What is your artistic process like?
While I am making art, I have to be completely absorbed in it, allow the flow of spontaneous and instantaneous expression. It requires a full investment of energy, I cannot pause, I cannot walk away when I am doing a painting.
What inspires you the most?
I always want my work to have an organic quality, like it is moving and implies a transformation state. That’s why a lot of living things and moving things inspire me, they have the most capacity to change.
Some of your works are rather abstract, do you mind if audience see something that is not intended in your works?
Usually when I make an artwork, I have an intent, but the intent doesn’t matter as much as what people extract from it. The nice thing about art in general is that there is no right or wrong answer. I want to be able to express something, but at the same time I would also like to allow people to withdraw the meaning they see. I would be just as happy if people look at my work and say they feel something from it.
Who influenced you the most during your artistic journey?
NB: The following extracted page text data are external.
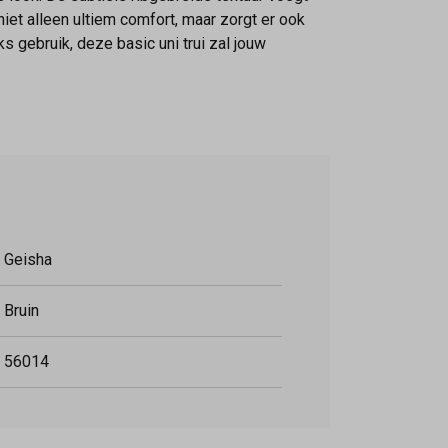
 niet alleen ultiem comfort, maar zorgt er ook
ks gebruik, deze basic uni trui zal jouw
Geisha
Bruin
56014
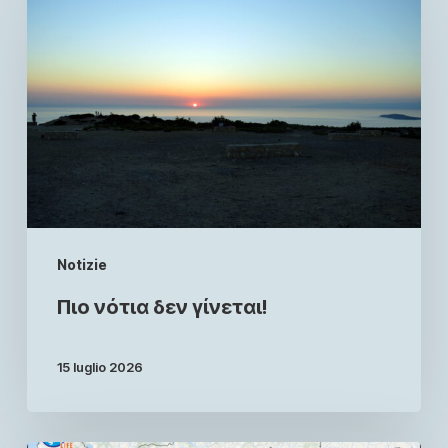
Notizie
Πιο νότια δεν γίνεται!
15 luglio 2026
Artist Wei Ligang, who is a genius calligrapher. I just came back from Beijing after an artistic residency at his studio. Working in his place and with him brought my work to the next level; every time I go there, hearing what he has to say, having the benefit of his experience and mentorship helped me as an artist to grow. And I also learn to know what I want to express and how to express it effectively.
How do you feel about the art environment in Hong Kong.
What I like about Hong Kong is, the enthusiasm around art, and its availability. All these fairs, events and happenings, they get people to come, they make it convenient for people to go see art – serious collectors, not-so-serious collectors, families… It leads to all these other events that encourage people to go see art. To be an artist now, here in Hong Kong is quite a boom. As a contemporary Chinese artist who works with ink, I can feel the interest and excitement about it.
What kind of artwork do you like?
Work that convey a sensation or material to me is good art. To me, it is important that for a work to create a response, a personal connection, when you look at the work there is something that draws you in.
Why do you love art?
People say art is a mirror, and it really is a mirror. It shows you a lot, about the people looking at it, almost as much as it says about the artist. This is one of the reasons why I really love art, art reveals the people who go see it as well.
“Curiosity is what makes Hong Kong a great place for an artist to work.”